Reframe: One of the most important ways parents can support their children when they struggle is by providing an alternate narrative. Children look to their parents to make sense of their world and to understand what is happening to them. This is perhaps most obvious after a toddler falls running on the sidewalk and then turns to her parent to see whether she’s hurt. If the parent gasps and looks frightened, the child will often cry. If the parent smiles and says, “that’s OK!” the toddler will get up and keep going.

This same power to frame experience remains true for children as they move into adolescence. A child may come home with a story of being excluded during lunch. “What did you do ?” asks the parent.

“I found other kids to hang out with,” the child replies.

“That sounds like a great strategy!” affirms the parent. “You handled that beautifully.”

In that brief exchange, the parent has resisted the opportunity to make the child a victim and rather argued for his competence and ability to navigate a difficult situation. The child will carry this same sense of internal capacity into his next challenging interaction.

Establish Routines: While unanticipated challenges can be a source of anxiety, routines serve as an anchor. Routines needn’t be grand or complex to play an important role in a child’s life. A daily debriefing of the school day, family dinner, a chapter of a book before bed, reading the comics together on Sunday morning—whatever the routine, knowing what to expect can provide predictability and stability for children in what can often be an unpredictable world.

Limit Screen Time: Our infatuation with our screens has changed the way that we engage the world, and this is particularly true of adolescents.
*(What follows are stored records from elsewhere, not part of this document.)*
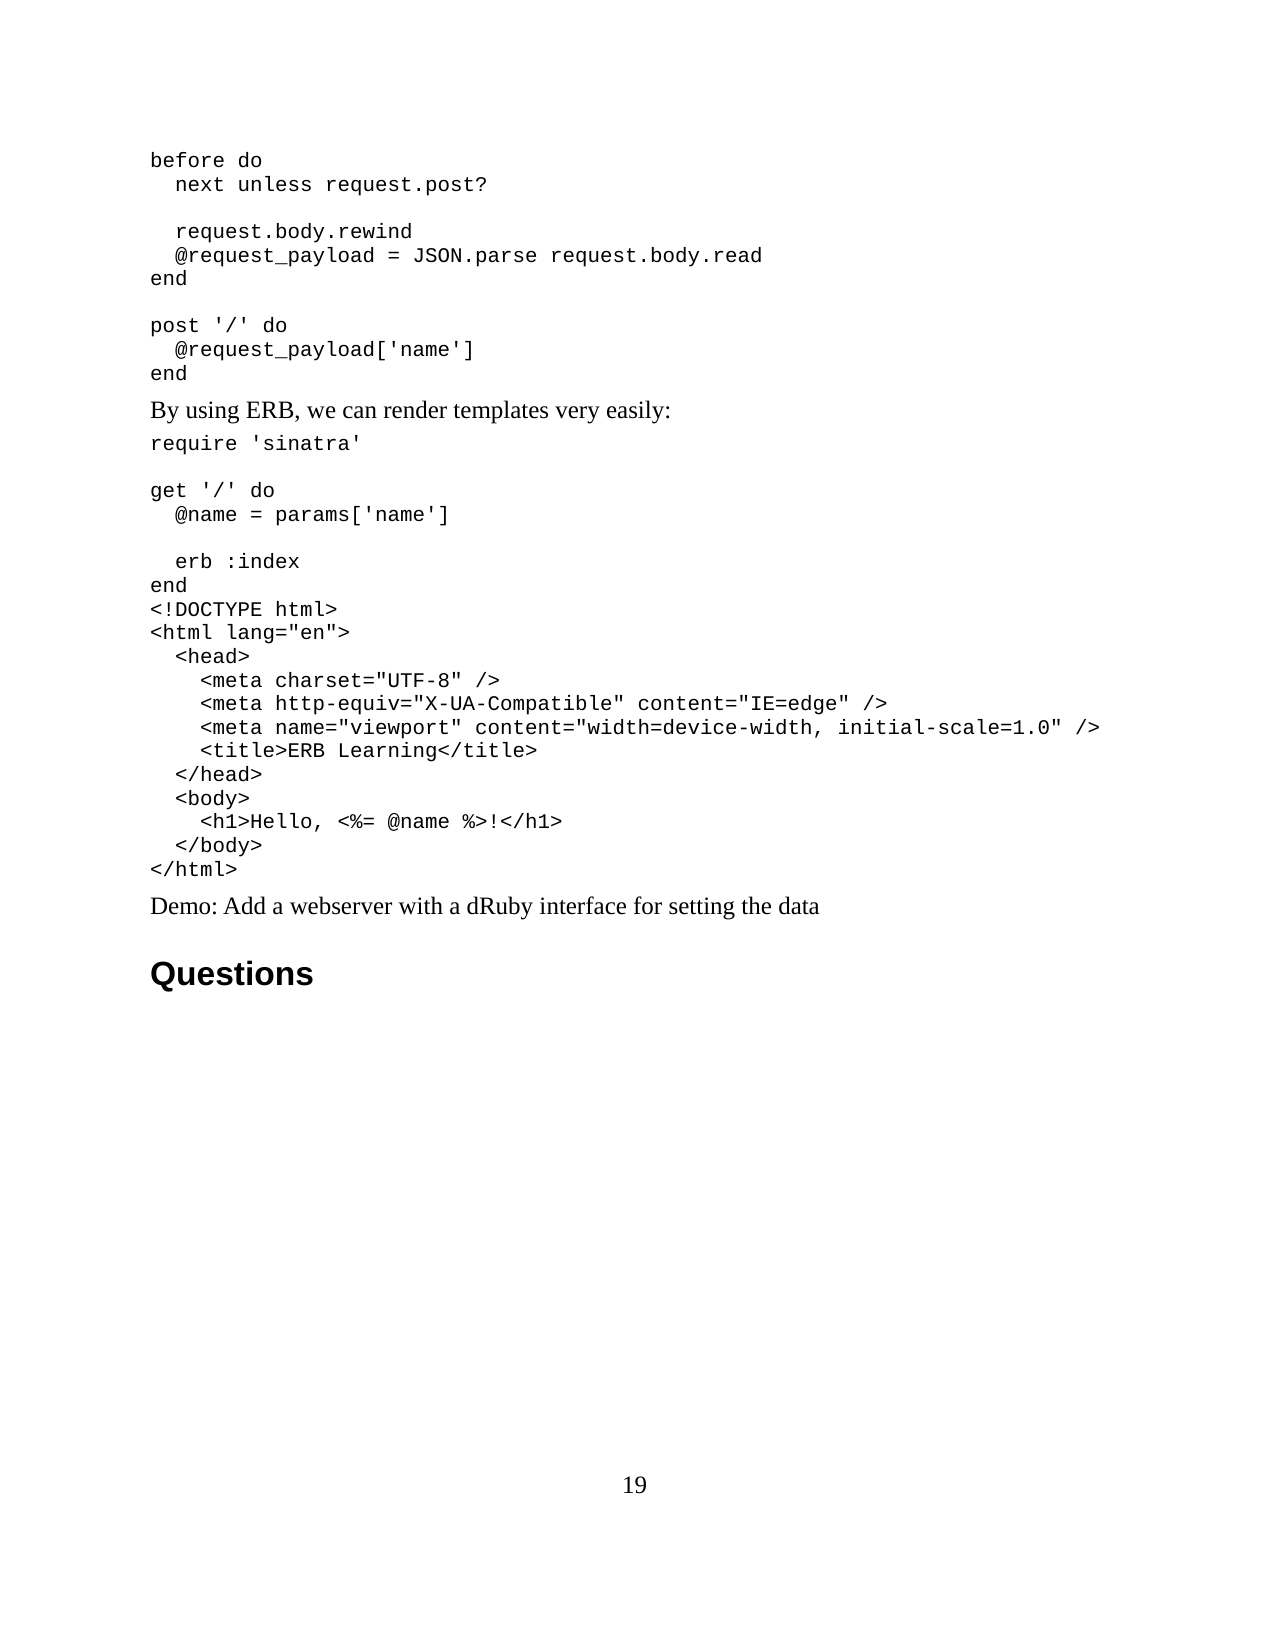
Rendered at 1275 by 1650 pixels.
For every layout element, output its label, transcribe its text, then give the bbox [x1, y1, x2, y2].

text end [150, 575, 1125, 599]
text @request_payload = JSON.parse request.body.read [150, 244, 1125, 268]
text <meta charset="UTF-8" /> [150, 669, 1125, 693]
text <body> [150, 788, 1125, 811]
text before do [150, 150, 1125, 174]
text erb :index [150, 551, 1125, 575]
text <title>ERB Learning</title> [150, 741, 1125, 764]
text By using ERB, we can render templates very easily: [150, 395, 1125, 424]
text </body> [150, 835, 1125, 859]
text <h1>Hello, <%= @name %>!</h1> [150, 811, 1125, 835]
text post '/' do [150, 316, 1125, 339]
text get '/' do [150, 480, 1125, 504]
text <head> [150, 646, 1125, 669]
text Demo: Add a webserver with a dRuby interface for setting the data [150, 891, 1125, 920]
text </head> [150, 764, 1125, 788]
text @name = params['name'] [150, 504, 1125, 528]
subtitle Questions [150, 954, 1125, 993]
text next unless request.post? [150, 174, 1125, 197]
text end [150, 268, 1125, 292]
text request.body.rewind [150, 221, 1125, 244]
text <meta http-equiv="X-UA-Compatible" content="IE=edge" /> [150, 693, 1125, 717]
text @request_payload['name'] [150, 339, 1125, 363]
text <html lang="en"> [150, 622, 1125, 646]
text <meta name="viewport" content="width=device-width, initial-scale=1.0" /> [150, 717, 1125, 741]
text <!DOCTYPE html> [150, 599, 1125, 622]
text </html> [150, 859, 1125, 882]
text require 'sinatra' [150, 433, 1125, 457]
text end [150, 363, 1125, 386]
Many young people check their smartphones constantly, whether at meals, when doing homework, or even in bed. Current research reveals that for each hour of teenage homework, 20 minutes is typically spent distracted by technology. Even the 40 minutes of non-distracted time is suboptimal, as frequent distractions make it difficult to achieve the deep concentration that is necessary for a particularly challenging math problem or English essay.

Social media can also feed anxiety by creating an impossible set of comparisons between a teen’s own life and the curated lives of peers that manifest on her screen. This can lead to a cycle of isolation and worry, and a lack of direct engagement with others.

Household rules around technology can serve as a helpful counterbalance. Creating technology-free zones or times (i.e., no phones at meals or no phones in bed) will help adolescents impose discipline and build stamina for “unconnected” time. To make these rules truly credible, parents are strongly encouraged to abide by them as well. The Smart Talk is a terrific resource for supporting family conversations around technology use.

While our children have us and our hard won wisdom to guide them, we have only ourselves. I am grateful, then, for your partnership in helping young people develop the tools to confront challenges and manage anxiety—tools that will serve them well both in school and beyond.